### PROVIDED ENTRIES ###

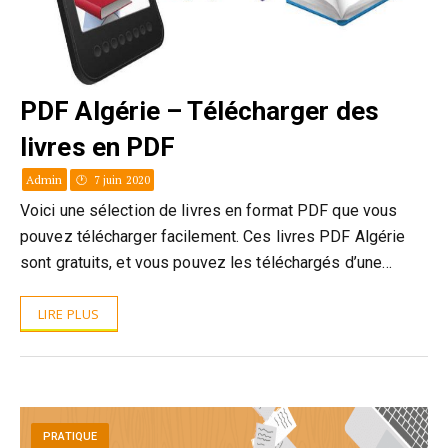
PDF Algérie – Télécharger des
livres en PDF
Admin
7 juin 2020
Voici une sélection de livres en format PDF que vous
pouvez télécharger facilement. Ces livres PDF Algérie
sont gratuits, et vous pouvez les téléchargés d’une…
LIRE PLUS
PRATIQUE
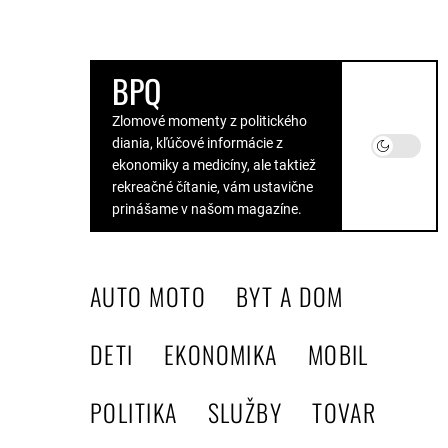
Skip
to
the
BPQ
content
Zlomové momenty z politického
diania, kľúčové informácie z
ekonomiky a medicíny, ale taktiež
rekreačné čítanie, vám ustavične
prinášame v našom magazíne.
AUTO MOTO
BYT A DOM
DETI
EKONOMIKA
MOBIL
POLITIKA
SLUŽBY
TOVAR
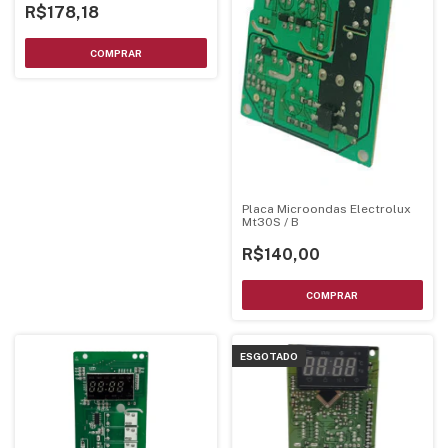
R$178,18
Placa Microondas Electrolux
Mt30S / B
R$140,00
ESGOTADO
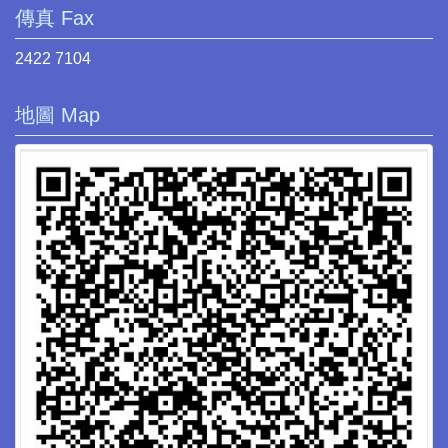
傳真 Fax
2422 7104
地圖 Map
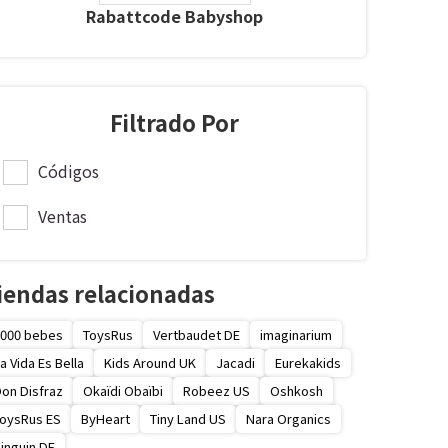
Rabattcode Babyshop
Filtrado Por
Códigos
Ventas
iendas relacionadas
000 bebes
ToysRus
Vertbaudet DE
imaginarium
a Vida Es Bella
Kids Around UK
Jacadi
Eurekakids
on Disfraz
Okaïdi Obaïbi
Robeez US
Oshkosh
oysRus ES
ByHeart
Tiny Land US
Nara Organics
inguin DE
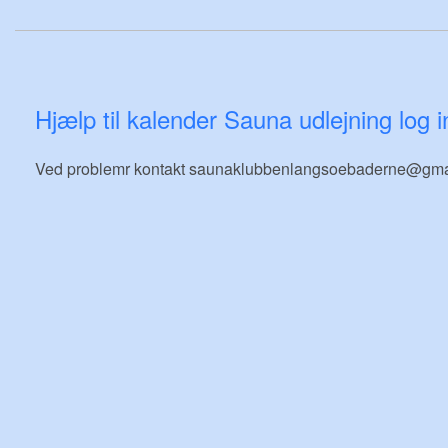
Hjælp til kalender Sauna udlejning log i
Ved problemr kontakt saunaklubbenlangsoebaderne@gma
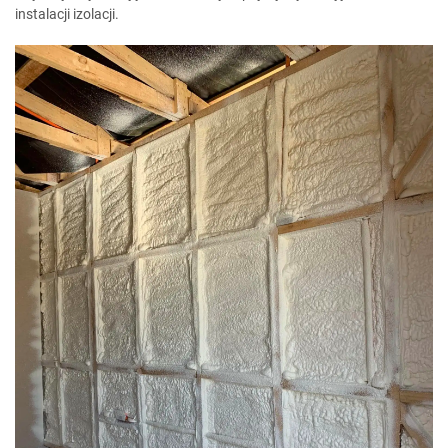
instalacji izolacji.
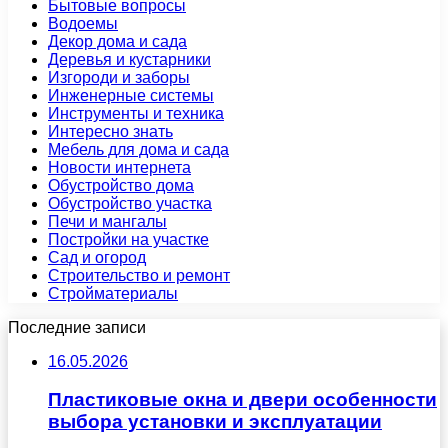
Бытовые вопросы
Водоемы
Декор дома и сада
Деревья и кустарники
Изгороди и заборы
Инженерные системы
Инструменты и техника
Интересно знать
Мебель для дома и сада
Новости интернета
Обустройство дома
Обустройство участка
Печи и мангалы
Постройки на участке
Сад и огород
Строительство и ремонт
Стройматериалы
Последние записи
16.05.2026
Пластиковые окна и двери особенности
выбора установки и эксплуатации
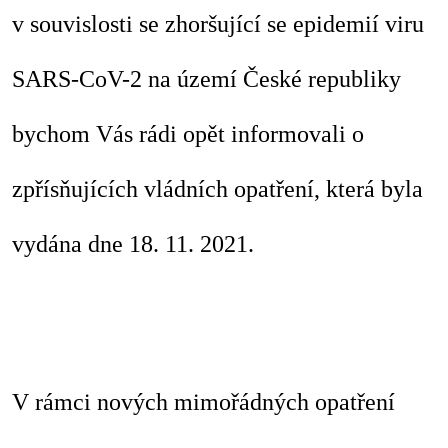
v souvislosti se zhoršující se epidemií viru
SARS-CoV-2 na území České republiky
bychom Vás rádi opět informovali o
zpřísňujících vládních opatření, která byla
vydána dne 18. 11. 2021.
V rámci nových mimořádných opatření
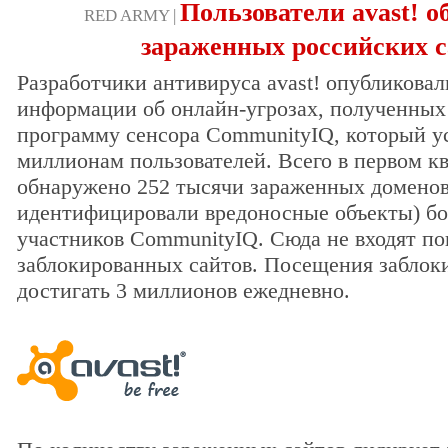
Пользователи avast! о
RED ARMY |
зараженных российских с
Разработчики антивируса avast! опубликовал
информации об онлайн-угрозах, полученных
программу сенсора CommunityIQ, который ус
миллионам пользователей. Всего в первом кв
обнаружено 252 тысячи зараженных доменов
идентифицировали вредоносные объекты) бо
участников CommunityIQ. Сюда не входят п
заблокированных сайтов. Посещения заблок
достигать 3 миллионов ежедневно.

###
### PROVIDED ENTRIES ###

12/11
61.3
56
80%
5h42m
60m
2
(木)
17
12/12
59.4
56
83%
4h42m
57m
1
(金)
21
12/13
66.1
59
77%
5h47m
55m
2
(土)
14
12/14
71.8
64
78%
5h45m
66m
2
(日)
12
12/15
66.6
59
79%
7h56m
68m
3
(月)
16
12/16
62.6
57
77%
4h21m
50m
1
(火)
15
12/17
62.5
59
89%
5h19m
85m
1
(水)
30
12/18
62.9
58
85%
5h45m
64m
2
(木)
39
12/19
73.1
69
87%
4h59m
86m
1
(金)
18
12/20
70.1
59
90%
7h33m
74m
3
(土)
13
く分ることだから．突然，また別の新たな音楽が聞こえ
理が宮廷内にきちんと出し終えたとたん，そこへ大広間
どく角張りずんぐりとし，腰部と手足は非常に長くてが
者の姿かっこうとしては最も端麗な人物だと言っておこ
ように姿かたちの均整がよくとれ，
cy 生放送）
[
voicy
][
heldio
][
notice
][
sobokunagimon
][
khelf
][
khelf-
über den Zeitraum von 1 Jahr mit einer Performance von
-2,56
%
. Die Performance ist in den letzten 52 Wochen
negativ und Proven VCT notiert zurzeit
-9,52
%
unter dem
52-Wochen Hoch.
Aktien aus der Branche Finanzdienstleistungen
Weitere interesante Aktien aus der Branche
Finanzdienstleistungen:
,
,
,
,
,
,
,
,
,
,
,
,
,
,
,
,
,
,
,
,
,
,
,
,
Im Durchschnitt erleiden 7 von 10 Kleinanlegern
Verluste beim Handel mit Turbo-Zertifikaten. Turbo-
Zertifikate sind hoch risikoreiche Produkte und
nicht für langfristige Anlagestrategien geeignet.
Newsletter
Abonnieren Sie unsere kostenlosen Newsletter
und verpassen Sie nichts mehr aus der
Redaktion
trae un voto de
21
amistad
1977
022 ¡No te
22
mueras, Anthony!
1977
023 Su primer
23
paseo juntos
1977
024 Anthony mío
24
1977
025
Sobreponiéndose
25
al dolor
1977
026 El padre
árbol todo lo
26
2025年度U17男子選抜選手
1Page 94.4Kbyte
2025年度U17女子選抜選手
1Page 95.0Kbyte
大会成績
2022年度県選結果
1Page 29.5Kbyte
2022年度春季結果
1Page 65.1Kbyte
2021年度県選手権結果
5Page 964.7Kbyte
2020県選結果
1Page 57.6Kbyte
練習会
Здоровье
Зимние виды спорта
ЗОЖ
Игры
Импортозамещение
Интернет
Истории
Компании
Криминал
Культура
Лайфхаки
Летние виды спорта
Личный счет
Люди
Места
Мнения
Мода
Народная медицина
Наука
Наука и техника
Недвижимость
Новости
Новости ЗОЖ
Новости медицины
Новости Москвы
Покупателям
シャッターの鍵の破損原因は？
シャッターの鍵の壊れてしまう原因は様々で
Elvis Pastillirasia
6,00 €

###
### PROVIDED ENTRIES ###

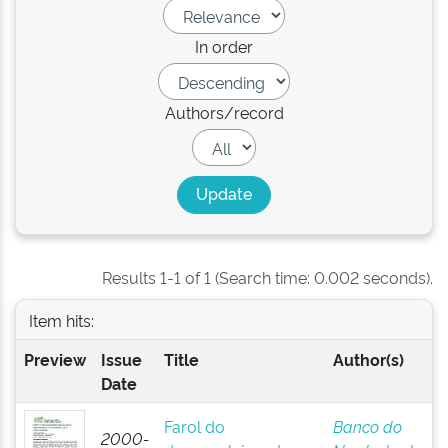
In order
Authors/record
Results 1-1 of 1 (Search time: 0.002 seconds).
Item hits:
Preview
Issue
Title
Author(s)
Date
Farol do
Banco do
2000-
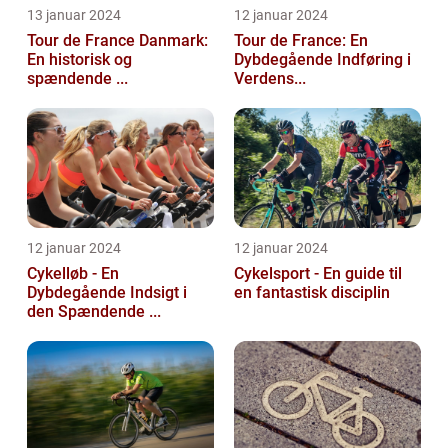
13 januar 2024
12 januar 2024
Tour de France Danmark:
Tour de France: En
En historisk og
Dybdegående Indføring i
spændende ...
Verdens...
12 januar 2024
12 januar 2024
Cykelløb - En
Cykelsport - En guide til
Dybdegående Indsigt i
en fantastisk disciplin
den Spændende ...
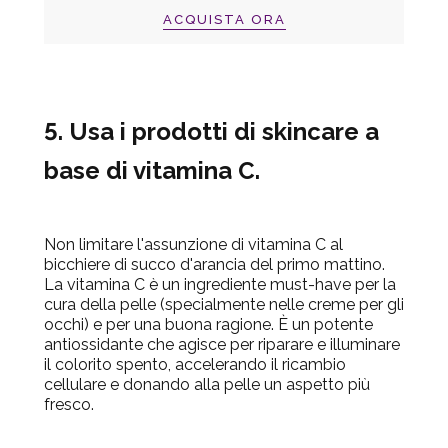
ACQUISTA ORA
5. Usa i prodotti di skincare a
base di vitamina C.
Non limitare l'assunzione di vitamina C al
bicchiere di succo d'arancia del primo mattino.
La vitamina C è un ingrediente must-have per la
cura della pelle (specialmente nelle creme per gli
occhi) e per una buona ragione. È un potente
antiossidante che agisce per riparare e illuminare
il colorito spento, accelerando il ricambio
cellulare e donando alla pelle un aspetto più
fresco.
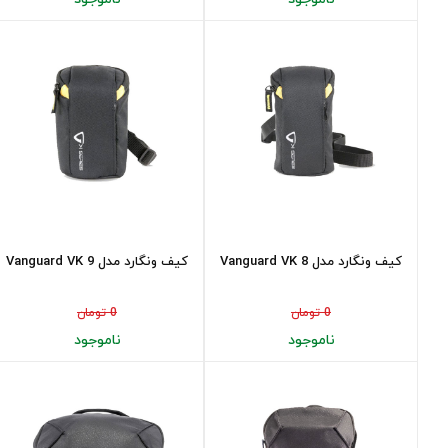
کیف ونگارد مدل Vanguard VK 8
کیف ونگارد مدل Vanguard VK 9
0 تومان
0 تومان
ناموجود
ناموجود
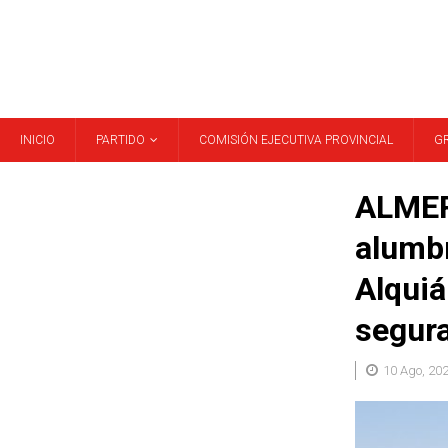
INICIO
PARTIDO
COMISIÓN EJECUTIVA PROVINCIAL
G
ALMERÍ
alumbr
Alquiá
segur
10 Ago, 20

###

* _ASSIGNED TASK_
Using the data above, output the line that has "Ved problemr kontakt", the line that has "Последние записи", and whatever lines fall between, each exactly as it stands and without pictures.

* _WORKED SOLUTION_
Ved problemr kontakt saunaklubbenlangsoebaderne@gma
instalacji izolacji.
Бытовые вопросы
Водоемы
Декор дома и сада
Деревья и кустарники
Изгороди и заборы
Инженерные системы
Инструменты и техника
Интересно знать
Мебель для дома и сада
Новости интернета
Обустройство дома
Обустройство участка
Печи и мангалы
Постройки на участке
Сад и огород
Строительство и ремонт
Стройматериалы
Последние записи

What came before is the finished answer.